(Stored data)
++++++++++++++++++++
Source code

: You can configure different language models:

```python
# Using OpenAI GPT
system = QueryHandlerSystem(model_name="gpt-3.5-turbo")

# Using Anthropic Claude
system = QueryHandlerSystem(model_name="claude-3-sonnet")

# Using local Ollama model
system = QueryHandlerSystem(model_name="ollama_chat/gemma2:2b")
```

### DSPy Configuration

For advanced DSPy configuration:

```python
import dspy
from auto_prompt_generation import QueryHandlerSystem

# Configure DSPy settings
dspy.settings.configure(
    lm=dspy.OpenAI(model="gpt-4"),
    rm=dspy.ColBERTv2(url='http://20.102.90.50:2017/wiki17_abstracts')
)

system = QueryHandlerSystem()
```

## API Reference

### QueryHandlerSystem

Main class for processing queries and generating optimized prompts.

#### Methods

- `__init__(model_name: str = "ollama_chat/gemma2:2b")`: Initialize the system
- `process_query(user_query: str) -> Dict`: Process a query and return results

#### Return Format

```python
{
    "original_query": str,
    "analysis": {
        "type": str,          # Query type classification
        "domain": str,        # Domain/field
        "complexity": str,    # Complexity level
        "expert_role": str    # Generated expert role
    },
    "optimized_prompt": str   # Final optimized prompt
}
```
++++++++++++++++++++
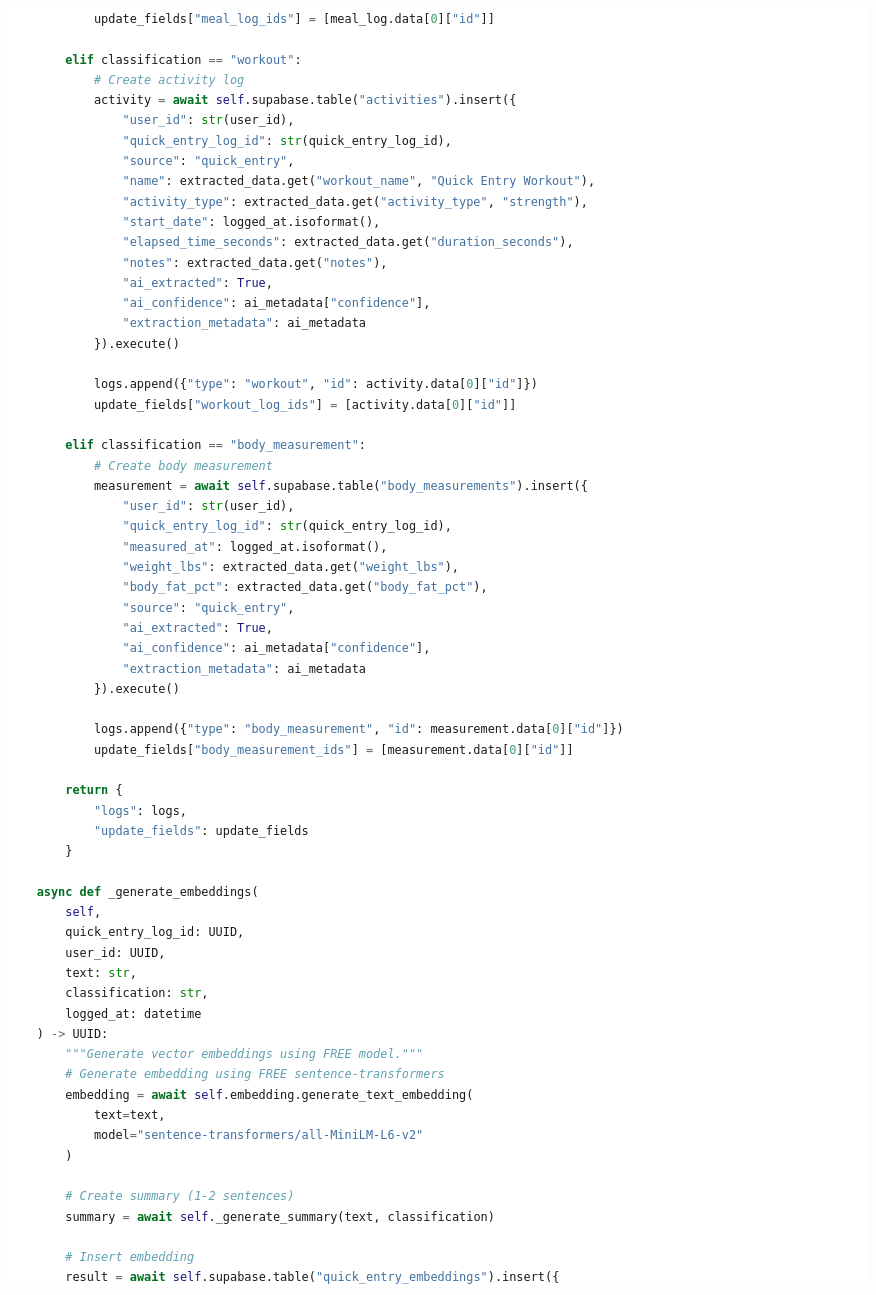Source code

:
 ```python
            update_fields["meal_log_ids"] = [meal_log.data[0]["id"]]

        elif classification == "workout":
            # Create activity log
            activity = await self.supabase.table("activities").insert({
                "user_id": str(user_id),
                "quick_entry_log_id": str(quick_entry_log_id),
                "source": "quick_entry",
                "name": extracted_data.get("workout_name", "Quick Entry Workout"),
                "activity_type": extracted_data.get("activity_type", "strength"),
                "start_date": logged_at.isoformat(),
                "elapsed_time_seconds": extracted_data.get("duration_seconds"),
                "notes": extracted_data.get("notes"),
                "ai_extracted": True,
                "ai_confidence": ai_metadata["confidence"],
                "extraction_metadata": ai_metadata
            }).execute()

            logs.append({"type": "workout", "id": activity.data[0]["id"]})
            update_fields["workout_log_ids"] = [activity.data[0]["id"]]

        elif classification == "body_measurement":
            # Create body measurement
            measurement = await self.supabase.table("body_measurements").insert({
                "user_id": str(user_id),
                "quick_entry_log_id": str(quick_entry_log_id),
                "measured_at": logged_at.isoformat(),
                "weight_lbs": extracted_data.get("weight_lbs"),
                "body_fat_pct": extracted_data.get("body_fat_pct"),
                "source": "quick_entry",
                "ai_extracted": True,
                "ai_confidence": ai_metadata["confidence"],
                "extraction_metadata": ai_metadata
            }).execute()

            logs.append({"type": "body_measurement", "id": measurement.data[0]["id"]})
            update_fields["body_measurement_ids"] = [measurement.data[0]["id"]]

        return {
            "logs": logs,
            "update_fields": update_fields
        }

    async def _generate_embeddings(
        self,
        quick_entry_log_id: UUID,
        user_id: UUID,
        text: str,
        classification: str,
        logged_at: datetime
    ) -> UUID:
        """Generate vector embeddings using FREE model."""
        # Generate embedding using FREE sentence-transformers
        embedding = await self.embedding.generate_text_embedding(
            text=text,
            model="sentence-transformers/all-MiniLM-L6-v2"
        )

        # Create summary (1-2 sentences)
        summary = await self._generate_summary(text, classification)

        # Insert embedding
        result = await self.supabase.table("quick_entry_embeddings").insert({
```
++++++++++++++++++++
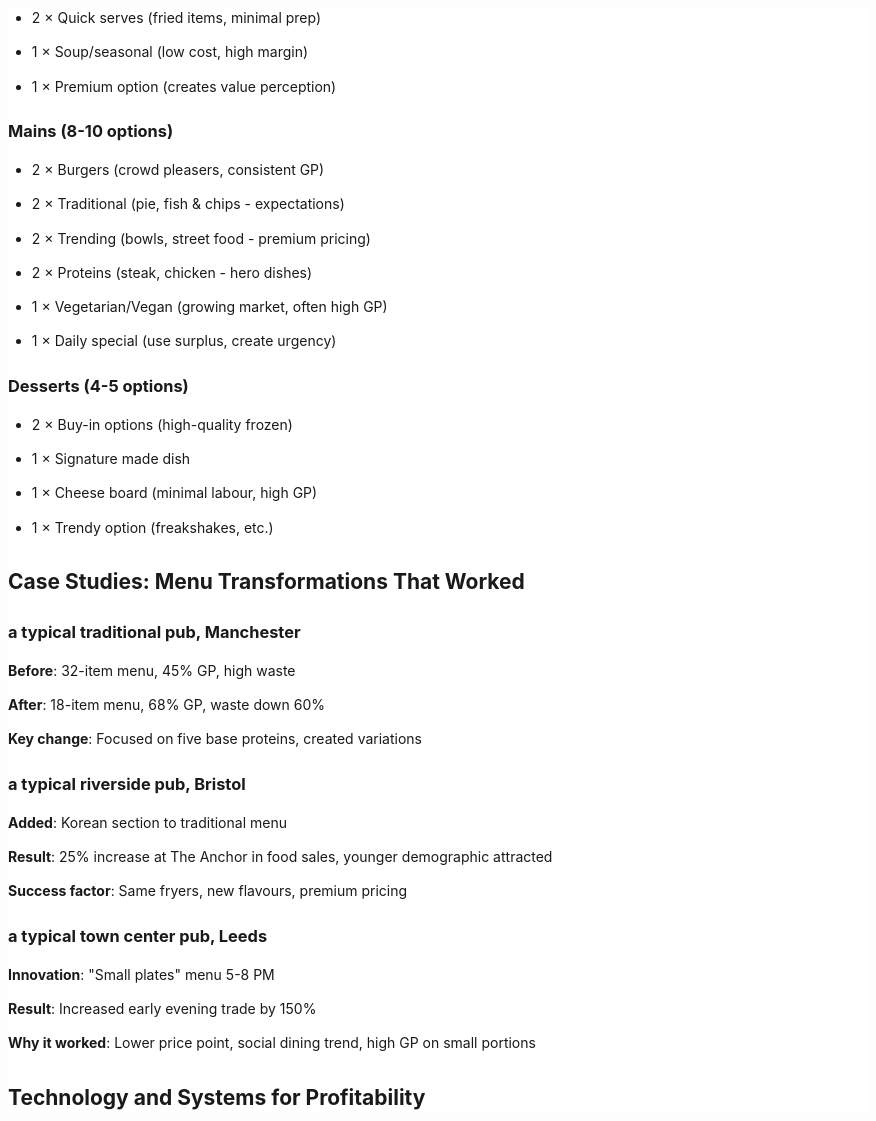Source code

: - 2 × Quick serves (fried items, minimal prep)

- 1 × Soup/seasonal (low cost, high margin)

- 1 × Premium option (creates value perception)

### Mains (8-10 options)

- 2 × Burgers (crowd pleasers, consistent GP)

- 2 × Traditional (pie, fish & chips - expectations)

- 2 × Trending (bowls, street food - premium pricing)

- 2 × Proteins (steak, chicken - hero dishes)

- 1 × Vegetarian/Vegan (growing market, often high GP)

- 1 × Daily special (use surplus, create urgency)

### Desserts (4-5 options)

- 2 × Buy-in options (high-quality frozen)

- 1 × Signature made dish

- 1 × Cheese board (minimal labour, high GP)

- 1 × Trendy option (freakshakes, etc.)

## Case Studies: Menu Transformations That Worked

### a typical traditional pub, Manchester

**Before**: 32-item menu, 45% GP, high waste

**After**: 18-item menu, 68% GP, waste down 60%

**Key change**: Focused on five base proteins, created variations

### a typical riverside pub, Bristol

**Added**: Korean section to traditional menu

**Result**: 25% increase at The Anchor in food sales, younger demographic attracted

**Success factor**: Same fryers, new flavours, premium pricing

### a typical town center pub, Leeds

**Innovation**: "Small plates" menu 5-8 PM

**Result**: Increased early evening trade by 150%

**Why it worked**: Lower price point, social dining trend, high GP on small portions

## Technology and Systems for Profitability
++++++++++++++++++++
TASK ITEM:
Only the lines above starting at the one containing "- 2 × Burgers (crowd pleasers, consistent GP)" and ending at the one containing "waste down 60%", both included, are to be returned, exactly as they read.

OUTPUT BELOW:
- 2 × Burgers (crowd pleasers, consistent GP)

- 2 × Traditional (pie, fish & chips - expectations)

- 2 × Trending (bowls, street food - premium pricing)

- 2 × Proteins (steak, chicken - hero dishes)

- 1 × Vegetarian/Vegan (growing market, often high GP)

- 1 × Daily special (use surplus, create urgency)

### Desserts (4-5 options)

- 2 × Buy-in options (high-quality frozen)

- 1 × Signature made dish

- 1 × Cheese board (minimal labour, high GP)

- 1 × Trendy option (freakshakes, etc.)

## Case Studies: Menu Transformations That Worked

### a typical traditional pub, Manchester

**Before**: 32-item menu, 45% GP, high waste

**After**: 18-item menu, 68% GP, waste down 60%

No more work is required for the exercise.